Work instruction
Please return the data below verbatim, beginning at the line that has "What is the sum of all 2016 values?" and stopping after the line that has "LV (0.4 kV), MV (20 kV)". Omit the pictures.

** Opening Supplied information block **

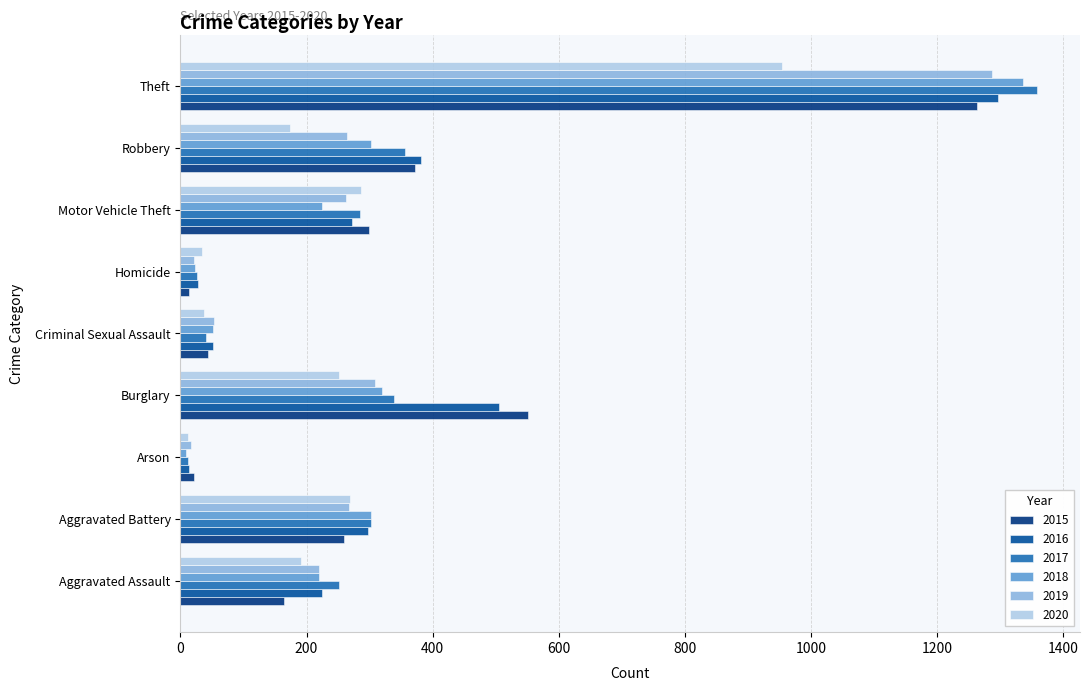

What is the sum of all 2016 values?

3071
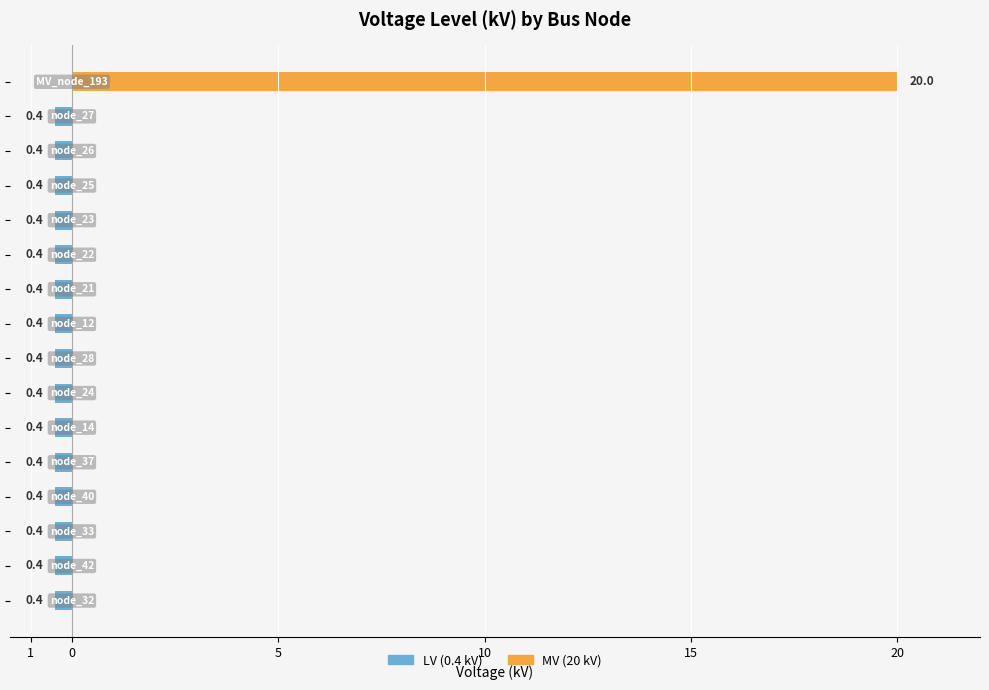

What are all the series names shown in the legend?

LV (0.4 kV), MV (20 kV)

** Closing Supplied information block **
** Opening Supplied information block **

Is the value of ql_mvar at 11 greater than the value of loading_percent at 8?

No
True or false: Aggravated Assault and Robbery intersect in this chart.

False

** Closing Supplied information block **

Your response
What is the sum of all 2016 values?

3071

What are all the series names shown in the legend?

LV (0.4 kV), MV (20 kV)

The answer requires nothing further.